Emily sniffed. ‘I met a man through work recently and he asked me out and I said no, as I could tell he wanted a girlfriend. I liked him, but I thought, I’ll only mess it up. And: better I reject him and he carries on thinking I’m unattainable and great, than finds out the bitter truth. That’s wildly messed up, isn’t it?’
‘I think that’s something a lot of people do. What is the bitter truth?’
‘That I’m fake. That I’m dull. That sometimes, when I go to do a wee I do an unexpected fart instead that sounds like a bear complaining.’
Laurie rolled onto her side with the force of the laughter.
‘I’m serious!’ Emily said, through her own laughter. ‘If he gets to know me, he won’t love me.’
‘Or, he’ll love you even more?’
‘High stakes,’ Emily said.
‘That’s the deal, I think, with love,’ Laurie said. ‘But I got to know you, and only loved you more.’
‘Oh, you.’
They embraced.
‘Can I suggest something?’ Laurie said, ‘Can I suggest we spend a day in together, watching films, eating takeaway food, and completely erasing the lunatic tomato creep from memory?’
Emily nodded. ‘We could ask Nadia over, too.’
‘Yes!’
They put on music and Laurie made coffee and they did the kind of low key, chatting and pottering you could only really do with a very close, very long-term friend. Laurie felt there was a secret of how to live life buried in this unusual Sunday: they had turned a negative into a positive reason to spend time together, to remind themselves of how valuable they were to each other. Laurie had thought Dan was the source of the unconditional love in her life, but actually it was Emily: she wasn’t going to turn round and say sorry, she’d found a new Laurie.
It just happened. We shared Spotify playlists. She’s who I confide in now.
Nadia arrived half an hour later, in trademark hat. ‘Show me the crime scene,’ she said.

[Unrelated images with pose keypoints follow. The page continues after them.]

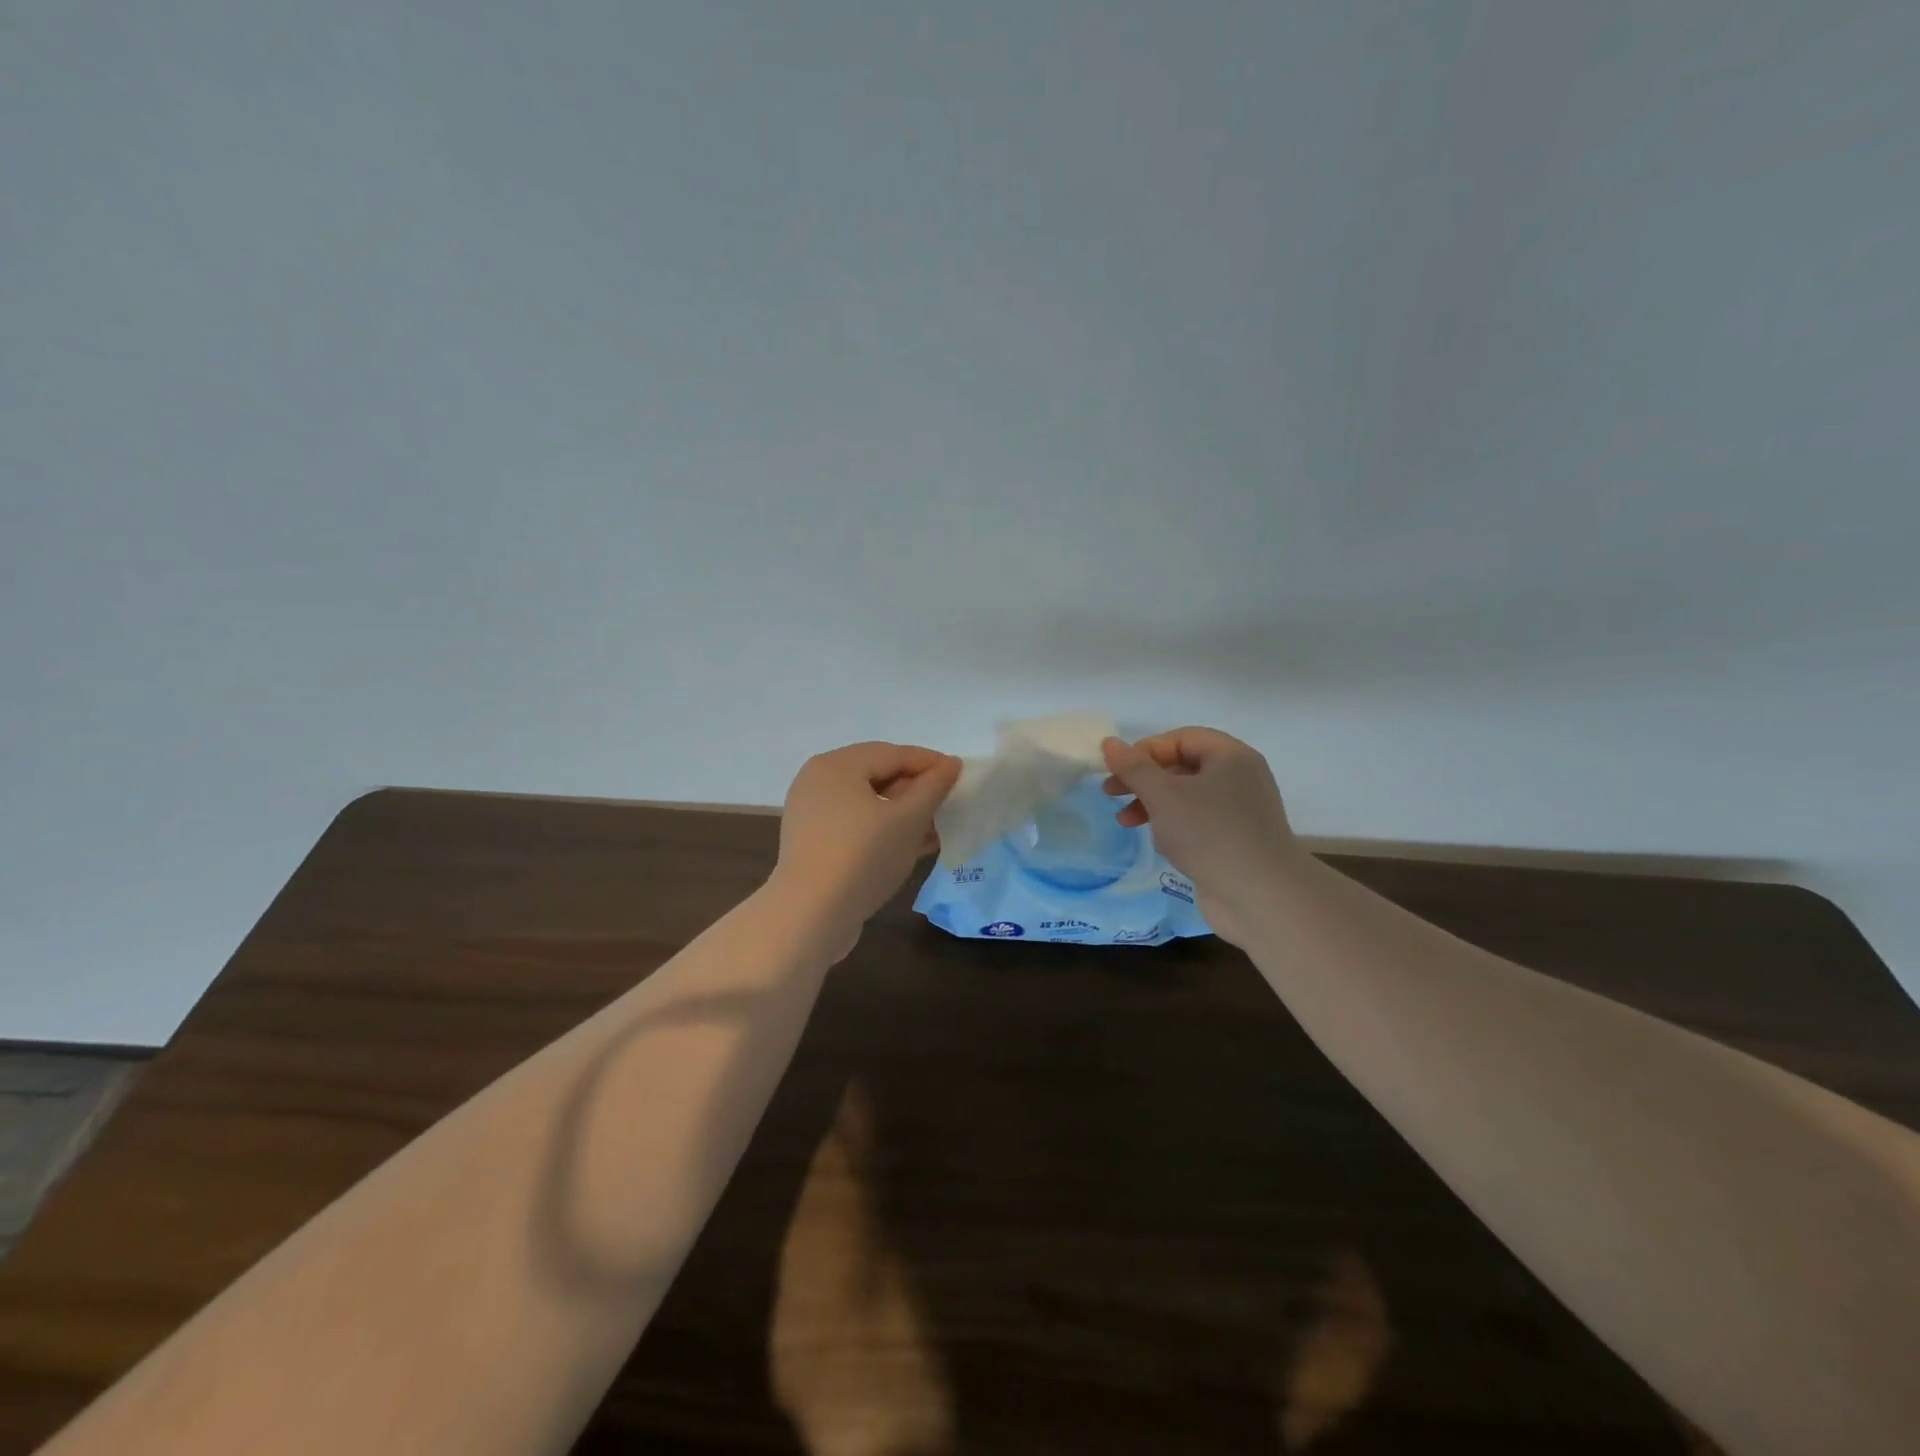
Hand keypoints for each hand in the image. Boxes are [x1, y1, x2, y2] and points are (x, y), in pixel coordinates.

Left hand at [771, 741, 962, 942]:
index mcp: (836, 765)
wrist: (810, 916)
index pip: (893, 753)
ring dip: (904, 812)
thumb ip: (932, 788)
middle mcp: (818, 781)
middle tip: (949, 802)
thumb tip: (950, 765)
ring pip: (868, 803)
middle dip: (916, 789)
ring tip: (938, 826)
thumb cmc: (862, 856)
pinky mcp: (814, 843)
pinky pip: (856, 825)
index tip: (961, 775)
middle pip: (878, 775)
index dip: (930, 763)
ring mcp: (812, 814)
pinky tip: (914, 845)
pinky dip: (884, 830)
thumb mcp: (907, 819)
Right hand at [1102, 728, 1299, 946]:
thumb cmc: (1210, 834)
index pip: (1181, 738)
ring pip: (1187, 797)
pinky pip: (1197, 823)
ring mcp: (1239, 812)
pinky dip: (1173, 826)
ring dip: (1152, 804)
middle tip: (1111, 793)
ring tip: (1125, 822)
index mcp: (1231, 757)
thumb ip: (1134, 768)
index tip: (1117, 770)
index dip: (1145, 750)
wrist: (1261, 897)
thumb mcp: (1164, 795)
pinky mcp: (1235, 842)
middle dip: (1144, 779)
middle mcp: (1240, 778)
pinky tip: (1159, 843)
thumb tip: (1109, 743)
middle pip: (1182, 766)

They pointed her to the counter.
‘Oh my God! Report him to the police, at once!’ Nadia bellowed.
‘What for, GROCERY REARRANGEMENT?!’ Emily shrieked.

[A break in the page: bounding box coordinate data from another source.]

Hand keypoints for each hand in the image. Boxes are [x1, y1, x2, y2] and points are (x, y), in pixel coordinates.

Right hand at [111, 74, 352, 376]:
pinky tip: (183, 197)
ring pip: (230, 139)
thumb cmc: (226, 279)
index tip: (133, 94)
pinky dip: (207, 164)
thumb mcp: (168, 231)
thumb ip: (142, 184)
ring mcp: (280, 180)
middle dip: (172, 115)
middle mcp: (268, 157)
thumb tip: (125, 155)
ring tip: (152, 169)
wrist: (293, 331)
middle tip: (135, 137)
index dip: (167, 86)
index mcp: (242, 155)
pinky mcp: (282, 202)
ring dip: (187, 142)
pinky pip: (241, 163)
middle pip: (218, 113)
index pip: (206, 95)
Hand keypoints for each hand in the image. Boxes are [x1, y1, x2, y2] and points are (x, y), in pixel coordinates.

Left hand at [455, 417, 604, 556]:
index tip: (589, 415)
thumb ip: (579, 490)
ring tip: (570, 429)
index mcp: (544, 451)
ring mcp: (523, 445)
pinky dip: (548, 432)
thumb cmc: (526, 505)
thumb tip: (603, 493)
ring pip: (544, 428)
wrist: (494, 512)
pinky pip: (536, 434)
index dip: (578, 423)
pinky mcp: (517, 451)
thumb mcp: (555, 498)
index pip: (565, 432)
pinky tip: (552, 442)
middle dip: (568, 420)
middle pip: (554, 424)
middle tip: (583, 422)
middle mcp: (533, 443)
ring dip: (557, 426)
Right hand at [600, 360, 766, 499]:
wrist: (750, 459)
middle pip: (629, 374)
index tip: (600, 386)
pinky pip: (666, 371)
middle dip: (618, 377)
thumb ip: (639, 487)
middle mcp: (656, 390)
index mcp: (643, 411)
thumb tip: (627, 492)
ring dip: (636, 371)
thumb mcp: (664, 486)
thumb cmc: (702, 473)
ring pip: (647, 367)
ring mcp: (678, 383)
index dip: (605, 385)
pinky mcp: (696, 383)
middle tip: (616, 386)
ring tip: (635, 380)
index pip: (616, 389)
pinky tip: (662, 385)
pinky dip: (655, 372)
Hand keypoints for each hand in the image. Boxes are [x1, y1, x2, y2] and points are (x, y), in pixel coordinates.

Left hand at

When they’d finished laughing, Laurie said: ‘Did you get ’em?’
‘Oh yeah,’ said Nadia, disgorging three packets of cherry tomatoes from her backpack.

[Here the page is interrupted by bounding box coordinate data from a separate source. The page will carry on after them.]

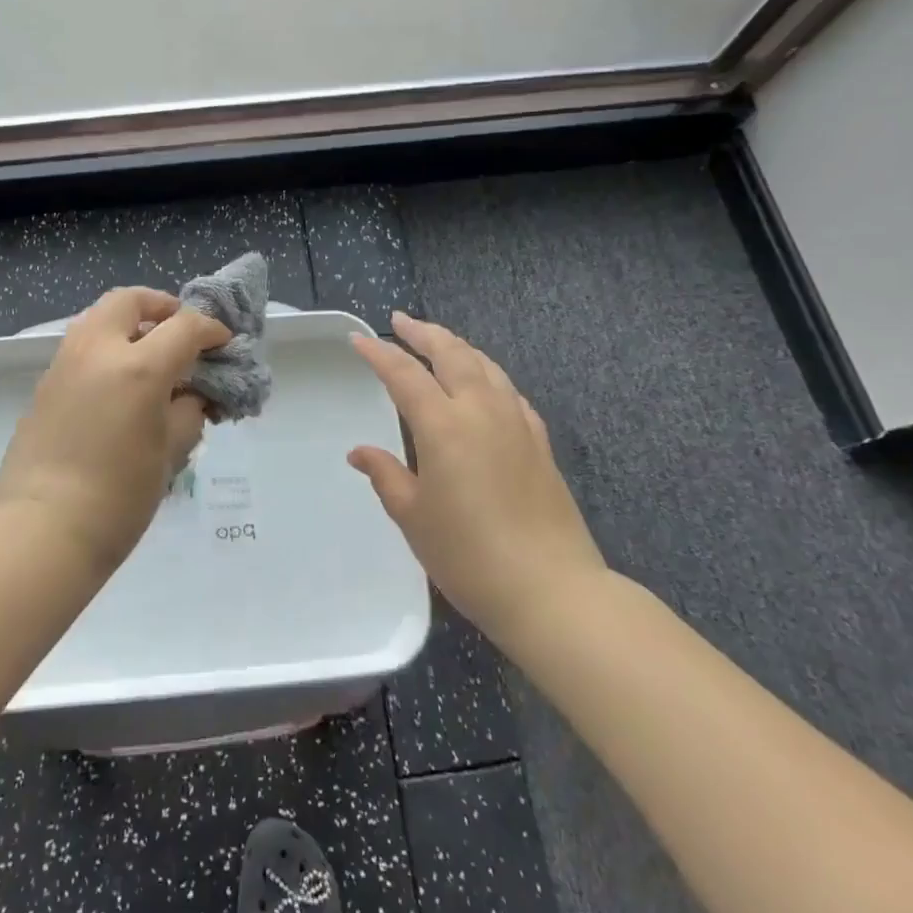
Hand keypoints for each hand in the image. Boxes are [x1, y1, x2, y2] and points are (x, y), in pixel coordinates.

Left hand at [0, 288, 229, 577]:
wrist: (41, 531)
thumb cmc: (118, 499)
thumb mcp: (170, 454)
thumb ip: (187, 412)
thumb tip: (189, 395)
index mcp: (138, 367)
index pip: (184, 327)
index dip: (210, 330)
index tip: (222, 343)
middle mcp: (98, 350)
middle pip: (131, 300)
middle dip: (161, 307)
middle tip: (179, 332)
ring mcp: (64, 363)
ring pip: (100, 317)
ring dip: (130, 323)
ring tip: (150, 354)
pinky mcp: (44, 383)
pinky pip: (82, 345)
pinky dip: (107, 346)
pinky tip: (119, 382)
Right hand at [348, 312, 606, 642]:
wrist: (553, 591)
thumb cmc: (470, 557)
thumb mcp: (413, 517)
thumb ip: (386, 475)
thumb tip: (359, 452)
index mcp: (444, 425)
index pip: (404, 374)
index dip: (379, 352)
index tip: (358, 338)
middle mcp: (481, 411)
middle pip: (451, 353)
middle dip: (423, 332)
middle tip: (401, 320)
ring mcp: (516, 423)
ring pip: (485, 365)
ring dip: (457, 346)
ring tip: (439, 342)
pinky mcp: (540, 442)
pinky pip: (509, 390)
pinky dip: (488, 374)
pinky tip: (485, 383)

Laurie tore a packet open and started building an ‘R’.
‘What are you doing?’ Emily said.
‘I’m writing ROB HATES WOMEN in tomatoes, which you are then going to take a photo of, send to him, and block him before he can reply. Nadia, you work on “women”,’ Laurie said.
Laurie thought Emily might argue but she observed their quiet industry in awe.
‘This is …’ Emily teared up. ‘Everything.’
32
Dad
Darling just seen this, sorry to hear – his loss!! The wedding piss-up is at Cloud 23 a week this Friday, we’ve hired the place out so give them your name on the door. Bring a friend if you want. Can’t wait to see you! Nic’s gone completely fucking bridezilla by the way, she’s absolutely spanked the plastic. She’ll probably look like something out of the Moulin Rouge with fuckin’ ostrich feathers. So get your gladrags on. Love you darling. Austin. Xxx PS no gifts ta, we’re drowning in towels
A wedding reception, notice given, ‘a week Friday.’ On a Wednesday. So what, nine days? Her dad had outdone himself.
And Laurie wasn’t going to tell him that the way modern messaging services worked, ‘just seen this’ no longer cut it as a fob off. It had never cut it anyway. ‘His loss’ and a sad face emoticon, after eighteen years, wow.